Thursday 12 January 2012

Introspecting the Interior and the Exterior of Performance




Manjari Kaul from Cine Darbaar, in conversation with the directors (Madoka Okada and Savita Rani) and the cast (Takako Abe and Sujith Shanker) of Looking In and Out.

The play, Looking In & Out is based on the story, In a Grove, by Japanese writer, Ryunosuke Akutagawa. This story is about a man and a woman who are attacked by bandits in a grove, and who eventually come to different conclusions about what happened, based on their perspectives. The complexities of the plot reflect the parallel complexities of different gender identities in today’s world.

This production, fuses contemporary with traditional styles, Indian cultures with Japanese. It is an improvisational performance and relies minimally on text.


Cine Darbaar: 60 years of India Japan Peace treaty. Do you see your selves as cultural ambassadors of your country?

Madoka Okada: For me it's not about 60 years of the two States coming together in an agreement. I am an artist form Japan and I am collaborating with an Indian (Savita Rani, the co director of the play) who is working in the field of contemporary performance. It's the amalgamation of two different stand points that matters.

Savita Rani: The celebration of the India-Japan ties is what has given us the opportunity for this cultural exchange. This chance to exchange ideas with Madoka Okada and his team has been enriching. These differences of culture when they interact with each result in a completely new product.

Sujith Shanker: This is not the first of India-Japan interactions. We have moved beyond looking at India and Japan as possessing a fixed identity. Specially in India there are so many different cultures. We cannot represent a singular identity that would apply to all of India. We are interacting and discussing each other's experiences as individuals.

Takako Abe: I see this as an individual journey. I am curious about what Savita, Madoka or Sujith think rather than think that a person thinks the way she does because she is Japanese. The fact we belong to different cultures are a part of the differences we embody as individuals, not the whole.

CD: Please tell me about Looking In & Out, its making and what it means to you as an individual.

SR: I have personally been very interested in the female body. Speech has its limits. Some things exceed the limits of speech and have a violent affect on my body and mind. When I started working on this project I wanted to explore the everyday violence on a woman's body. Thousands of years have passed but the way the female body is looked at remains the same. The well sculpted body of Mallika Sherawat is compared to the bottle of a cold drink. Where have we progressed in this globalized “developed” world? The check on the female body remains. If a woman protests with violently she's labelled “ feminist” as a term of abuse. For me this project is a looking into myself and out again in a process rather than a production.

MO: My approach to the subject is from what I am, a philosophical point of view. There is a woman in every person. It is that aspect that I am exploring.

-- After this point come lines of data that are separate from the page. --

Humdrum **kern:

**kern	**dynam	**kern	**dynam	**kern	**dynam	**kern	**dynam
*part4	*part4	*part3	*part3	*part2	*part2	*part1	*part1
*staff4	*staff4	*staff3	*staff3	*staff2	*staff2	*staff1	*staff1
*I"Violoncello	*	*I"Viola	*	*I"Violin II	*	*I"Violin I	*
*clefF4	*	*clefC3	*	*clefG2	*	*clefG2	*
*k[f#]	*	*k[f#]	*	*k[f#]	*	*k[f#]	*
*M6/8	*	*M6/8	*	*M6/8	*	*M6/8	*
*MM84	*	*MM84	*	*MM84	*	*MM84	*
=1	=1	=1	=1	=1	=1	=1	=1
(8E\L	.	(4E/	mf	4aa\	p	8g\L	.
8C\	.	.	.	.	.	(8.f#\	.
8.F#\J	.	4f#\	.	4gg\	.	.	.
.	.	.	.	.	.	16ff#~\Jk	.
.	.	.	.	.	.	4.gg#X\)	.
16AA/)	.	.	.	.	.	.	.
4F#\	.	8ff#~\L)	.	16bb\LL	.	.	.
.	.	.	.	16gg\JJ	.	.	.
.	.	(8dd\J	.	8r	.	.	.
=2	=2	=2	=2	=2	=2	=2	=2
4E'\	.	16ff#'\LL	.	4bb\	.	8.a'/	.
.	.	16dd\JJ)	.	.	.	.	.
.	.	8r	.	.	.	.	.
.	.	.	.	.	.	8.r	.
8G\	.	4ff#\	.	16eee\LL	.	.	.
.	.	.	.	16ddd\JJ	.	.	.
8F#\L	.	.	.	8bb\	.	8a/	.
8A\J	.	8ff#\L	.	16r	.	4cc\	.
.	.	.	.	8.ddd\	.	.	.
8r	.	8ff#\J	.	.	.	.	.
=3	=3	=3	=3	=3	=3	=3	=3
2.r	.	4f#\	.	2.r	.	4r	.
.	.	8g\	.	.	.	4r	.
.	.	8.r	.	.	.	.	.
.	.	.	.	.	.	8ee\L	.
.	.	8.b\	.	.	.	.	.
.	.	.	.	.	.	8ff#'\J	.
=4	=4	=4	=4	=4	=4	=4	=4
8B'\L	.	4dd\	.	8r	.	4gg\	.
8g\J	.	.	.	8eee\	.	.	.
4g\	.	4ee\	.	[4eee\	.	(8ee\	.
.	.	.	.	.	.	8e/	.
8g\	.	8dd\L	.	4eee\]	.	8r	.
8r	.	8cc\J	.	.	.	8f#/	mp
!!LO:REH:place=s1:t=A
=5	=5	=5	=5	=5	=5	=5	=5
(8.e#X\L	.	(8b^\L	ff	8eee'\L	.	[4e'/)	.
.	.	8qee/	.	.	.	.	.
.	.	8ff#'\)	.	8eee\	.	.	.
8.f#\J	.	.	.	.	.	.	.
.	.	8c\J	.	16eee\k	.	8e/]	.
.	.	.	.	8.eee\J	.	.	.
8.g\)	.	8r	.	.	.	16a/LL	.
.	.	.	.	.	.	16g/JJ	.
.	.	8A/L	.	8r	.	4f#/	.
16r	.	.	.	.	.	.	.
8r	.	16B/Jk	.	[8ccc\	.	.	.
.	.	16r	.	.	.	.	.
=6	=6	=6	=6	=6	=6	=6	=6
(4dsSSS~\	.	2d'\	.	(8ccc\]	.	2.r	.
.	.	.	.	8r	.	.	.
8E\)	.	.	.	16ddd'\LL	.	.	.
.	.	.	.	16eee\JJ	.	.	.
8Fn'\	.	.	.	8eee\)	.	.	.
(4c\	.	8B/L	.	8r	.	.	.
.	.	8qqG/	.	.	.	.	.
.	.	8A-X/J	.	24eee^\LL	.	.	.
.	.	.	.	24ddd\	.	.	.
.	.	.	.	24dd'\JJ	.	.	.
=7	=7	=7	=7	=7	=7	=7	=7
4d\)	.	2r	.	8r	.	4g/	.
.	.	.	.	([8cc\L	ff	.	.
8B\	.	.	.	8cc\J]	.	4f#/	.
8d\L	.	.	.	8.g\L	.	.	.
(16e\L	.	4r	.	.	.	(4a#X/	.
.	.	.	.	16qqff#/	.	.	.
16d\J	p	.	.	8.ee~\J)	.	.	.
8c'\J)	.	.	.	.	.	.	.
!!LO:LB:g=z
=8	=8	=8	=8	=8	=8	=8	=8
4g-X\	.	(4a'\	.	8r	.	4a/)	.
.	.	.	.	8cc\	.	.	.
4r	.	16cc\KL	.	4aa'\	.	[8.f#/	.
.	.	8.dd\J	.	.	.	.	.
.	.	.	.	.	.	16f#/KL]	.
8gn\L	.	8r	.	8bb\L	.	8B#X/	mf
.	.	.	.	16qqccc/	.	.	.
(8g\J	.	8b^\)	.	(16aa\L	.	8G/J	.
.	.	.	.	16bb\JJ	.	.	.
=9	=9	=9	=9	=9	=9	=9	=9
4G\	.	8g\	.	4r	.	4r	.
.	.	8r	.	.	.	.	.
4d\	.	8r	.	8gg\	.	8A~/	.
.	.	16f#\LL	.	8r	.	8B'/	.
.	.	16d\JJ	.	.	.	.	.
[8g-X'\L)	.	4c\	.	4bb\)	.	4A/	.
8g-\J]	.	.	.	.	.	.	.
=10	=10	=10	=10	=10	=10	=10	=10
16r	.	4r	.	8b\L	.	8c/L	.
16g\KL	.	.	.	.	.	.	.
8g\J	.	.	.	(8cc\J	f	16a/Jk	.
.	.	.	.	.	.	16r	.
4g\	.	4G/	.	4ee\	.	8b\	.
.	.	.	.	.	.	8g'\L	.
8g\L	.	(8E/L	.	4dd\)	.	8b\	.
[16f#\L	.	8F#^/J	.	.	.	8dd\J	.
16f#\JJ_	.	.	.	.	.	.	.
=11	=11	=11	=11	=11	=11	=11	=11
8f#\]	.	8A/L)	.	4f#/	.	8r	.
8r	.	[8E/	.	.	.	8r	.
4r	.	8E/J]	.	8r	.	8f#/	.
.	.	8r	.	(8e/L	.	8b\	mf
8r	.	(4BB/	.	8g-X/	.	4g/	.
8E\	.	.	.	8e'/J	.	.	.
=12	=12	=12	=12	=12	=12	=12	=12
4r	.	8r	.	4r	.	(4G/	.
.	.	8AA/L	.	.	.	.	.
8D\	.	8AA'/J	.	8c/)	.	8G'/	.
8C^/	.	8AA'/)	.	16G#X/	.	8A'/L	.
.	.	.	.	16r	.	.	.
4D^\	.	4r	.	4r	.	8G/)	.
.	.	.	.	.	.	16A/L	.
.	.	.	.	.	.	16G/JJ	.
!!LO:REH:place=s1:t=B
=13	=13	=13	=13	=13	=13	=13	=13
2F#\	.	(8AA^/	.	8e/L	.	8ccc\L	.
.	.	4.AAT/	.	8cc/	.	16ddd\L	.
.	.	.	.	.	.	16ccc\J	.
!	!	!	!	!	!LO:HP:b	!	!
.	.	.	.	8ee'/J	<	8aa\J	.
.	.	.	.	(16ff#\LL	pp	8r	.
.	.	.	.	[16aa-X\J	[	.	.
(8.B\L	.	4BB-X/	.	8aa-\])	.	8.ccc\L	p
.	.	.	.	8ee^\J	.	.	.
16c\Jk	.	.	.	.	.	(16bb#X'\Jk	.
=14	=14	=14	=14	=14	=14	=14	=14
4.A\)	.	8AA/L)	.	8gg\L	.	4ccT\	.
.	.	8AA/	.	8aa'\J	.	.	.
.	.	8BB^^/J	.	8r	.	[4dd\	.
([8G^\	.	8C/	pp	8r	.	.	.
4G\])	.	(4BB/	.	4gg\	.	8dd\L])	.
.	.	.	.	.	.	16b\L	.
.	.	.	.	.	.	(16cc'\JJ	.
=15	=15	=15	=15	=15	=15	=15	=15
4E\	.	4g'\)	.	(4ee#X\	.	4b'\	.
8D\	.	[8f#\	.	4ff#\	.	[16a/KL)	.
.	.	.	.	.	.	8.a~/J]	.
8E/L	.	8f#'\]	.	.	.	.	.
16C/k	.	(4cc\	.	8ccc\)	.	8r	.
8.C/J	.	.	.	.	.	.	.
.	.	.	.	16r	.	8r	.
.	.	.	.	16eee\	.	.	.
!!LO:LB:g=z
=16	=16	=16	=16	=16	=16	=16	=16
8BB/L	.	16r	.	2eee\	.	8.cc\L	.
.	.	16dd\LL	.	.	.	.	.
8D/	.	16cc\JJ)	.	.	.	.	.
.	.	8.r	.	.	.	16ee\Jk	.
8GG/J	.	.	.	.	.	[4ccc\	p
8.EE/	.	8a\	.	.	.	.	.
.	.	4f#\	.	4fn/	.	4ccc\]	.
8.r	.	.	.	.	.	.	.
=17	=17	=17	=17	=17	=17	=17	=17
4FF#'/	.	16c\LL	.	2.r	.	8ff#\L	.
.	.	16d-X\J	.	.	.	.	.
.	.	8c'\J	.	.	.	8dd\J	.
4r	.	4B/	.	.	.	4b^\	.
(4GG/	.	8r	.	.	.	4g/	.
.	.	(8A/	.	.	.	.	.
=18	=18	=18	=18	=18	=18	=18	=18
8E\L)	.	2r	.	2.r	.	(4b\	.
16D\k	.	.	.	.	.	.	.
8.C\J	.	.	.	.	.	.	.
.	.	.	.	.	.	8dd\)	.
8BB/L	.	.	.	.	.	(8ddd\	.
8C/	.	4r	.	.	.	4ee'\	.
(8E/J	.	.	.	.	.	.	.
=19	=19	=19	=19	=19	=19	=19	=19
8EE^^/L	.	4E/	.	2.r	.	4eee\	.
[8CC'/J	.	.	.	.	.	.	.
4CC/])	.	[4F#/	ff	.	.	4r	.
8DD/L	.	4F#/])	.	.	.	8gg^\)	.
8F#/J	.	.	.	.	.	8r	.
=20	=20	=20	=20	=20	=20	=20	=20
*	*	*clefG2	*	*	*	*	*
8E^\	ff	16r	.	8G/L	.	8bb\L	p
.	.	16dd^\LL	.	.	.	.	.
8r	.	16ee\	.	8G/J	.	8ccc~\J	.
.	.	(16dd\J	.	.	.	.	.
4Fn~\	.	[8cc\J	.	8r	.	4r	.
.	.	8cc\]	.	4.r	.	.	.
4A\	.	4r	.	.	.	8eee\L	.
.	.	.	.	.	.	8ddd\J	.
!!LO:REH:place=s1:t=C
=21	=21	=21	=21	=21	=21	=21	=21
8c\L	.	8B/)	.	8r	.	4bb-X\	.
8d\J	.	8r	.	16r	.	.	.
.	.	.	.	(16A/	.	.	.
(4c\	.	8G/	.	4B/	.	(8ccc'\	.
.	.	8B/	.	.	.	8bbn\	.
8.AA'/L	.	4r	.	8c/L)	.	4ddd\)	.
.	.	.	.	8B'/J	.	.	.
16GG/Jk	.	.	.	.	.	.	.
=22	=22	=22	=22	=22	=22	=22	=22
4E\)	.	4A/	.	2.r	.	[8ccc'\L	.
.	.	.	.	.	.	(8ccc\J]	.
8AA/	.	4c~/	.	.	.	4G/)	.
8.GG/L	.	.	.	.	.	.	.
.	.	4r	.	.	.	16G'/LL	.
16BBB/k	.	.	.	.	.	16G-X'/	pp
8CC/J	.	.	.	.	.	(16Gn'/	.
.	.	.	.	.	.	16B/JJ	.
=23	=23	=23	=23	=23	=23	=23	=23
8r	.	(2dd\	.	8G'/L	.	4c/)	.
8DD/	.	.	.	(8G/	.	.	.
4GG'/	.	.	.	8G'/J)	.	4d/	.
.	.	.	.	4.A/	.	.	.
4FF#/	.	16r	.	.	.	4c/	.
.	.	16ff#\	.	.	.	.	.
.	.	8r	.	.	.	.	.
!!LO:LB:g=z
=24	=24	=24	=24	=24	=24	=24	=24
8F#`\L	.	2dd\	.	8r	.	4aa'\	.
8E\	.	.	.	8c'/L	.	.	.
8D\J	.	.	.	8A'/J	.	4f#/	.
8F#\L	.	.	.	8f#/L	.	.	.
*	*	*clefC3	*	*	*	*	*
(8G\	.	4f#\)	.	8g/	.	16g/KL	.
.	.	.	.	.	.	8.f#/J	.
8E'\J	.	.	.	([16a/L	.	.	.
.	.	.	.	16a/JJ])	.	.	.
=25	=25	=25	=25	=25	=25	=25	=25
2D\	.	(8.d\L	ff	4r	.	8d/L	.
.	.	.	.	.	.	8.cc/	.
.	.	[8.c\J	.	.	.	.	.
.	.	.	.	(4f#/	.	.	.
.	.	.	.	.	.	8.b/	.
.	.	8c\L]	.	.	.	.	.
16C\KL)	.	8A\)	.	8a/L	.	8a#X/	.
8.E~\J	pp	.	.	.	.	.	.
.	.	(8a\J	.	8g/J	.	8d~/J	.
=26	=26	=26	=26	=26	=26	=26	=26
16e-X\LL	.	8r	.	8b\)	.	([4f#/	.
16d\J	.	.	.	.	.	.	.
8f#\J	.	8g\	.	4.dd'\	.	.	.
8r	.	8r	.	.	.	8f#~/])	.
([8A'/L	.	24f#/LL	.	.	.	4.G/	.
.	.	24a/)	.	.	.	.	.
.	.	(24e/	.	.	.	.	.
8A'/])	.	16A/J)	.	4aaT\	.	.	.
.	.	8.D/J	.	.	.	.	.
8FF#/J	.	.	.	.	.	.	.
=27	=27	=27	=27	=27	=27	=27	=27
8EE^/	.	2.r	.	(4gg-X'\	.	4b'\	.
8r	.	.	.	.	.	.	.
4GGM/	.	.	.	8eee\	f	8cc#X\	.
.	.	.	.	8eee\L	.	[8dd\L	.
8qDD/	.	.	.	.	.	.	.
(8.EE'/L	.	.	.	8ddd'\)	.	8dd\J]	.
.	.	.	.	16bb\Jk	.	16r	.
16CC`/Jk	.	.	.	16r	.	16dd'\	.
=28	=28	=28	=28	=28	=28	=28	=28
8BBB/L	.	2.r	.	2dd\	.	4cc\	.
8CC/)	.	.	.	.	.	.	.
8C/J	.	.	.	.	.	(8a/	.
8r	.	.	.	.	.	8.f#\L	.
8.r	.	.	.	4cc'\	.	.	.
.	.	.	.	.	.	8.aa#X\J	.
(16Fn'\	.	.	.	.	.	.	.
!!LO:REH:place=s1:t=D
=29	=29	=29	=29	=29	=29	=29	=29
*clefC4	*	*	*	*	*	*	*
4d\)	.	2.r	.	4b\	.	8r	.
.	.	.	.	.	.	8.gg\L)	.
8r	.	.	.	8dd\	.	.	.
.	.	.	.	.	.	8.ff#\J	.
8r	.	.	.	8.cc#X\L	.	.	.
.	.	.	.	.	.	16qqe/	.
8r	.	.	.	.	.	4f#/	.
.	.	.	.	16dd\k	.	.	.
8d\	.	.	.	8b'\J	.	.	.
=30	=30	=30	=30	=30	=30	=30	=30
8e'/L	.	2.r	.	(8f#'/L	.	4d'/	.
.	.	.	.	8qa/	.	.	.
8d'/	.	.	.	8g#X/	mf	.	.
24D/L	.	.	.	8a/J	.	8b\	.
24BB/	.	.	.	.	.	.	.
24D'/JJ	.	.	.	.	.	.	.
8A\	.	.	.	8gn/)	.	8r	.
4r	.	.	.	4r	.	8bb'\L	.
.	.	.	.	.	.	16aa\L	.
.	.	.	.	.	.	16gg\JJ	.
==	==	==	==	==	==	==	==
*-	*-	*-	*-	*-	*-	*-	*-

SS: When Savita spoke to me about her idea about women and popular culture I thought I would approach it form the point of view of looking at hierarchies in masculinity. We are not just looking at act of physical violence but violence of the through cliché images and stereotypes that force us to act in a certain way to be accepted. We are trying to create a theatrical intervention to express this and not  convey things through simple sloganeering.

TA: As compared to India  the amount of stress on women's bodies are made invisible in Japan. This has been a process of self exploration for me.

CD: Does the language barrier cause an impediment or does it give other additional dimensions to your process of creating a collaborative production.

MO: Sometimes the language difference is a problem and at other times it helps in creating something good. As theatre people we have the ability to move and understand each other in ways other than language. Body language is not a universal code either. In some cultures nodding sideways is a way of showing acceptance. But there are ways in which a person mood, acceptance or denial can be made out. One of them is through the eyes.

SR: It is not so difficult to communicate in spite of the language difference. We are constantly trying to find new ways of communication. Even communication through words in a common language can be lost in translation. The words I speak may not have the same association and significance for you as hey do for me.

SS: There is no problem. Even in an audience there exists mutiliguality. The reality in India is that we speak one language at home, one in the autorickshaw and another at office or school. In theatre we engage with multilinguality even gibberish. We are like a harmony, each one plays their different notes but to the audience it seems like a melodious tune.

TA:  We communicate face to face, body to body so language is no barrier. It creates an opportunity for creative improvisations as for me a word shouted out in Hindi is a sound and I react to it as that, lending it my own meaning through my performance.

CD: In conclusion, what do you wish to convey to your audience through this play?

MO: We wish to involve the audience in our discussion of the issue and say that what is your problem is my problem, is our problem.

-Manjari Kaul

The play, Looking In & Out will be performed at the National School of Drama, New Delhi on the 15th of January, 2012.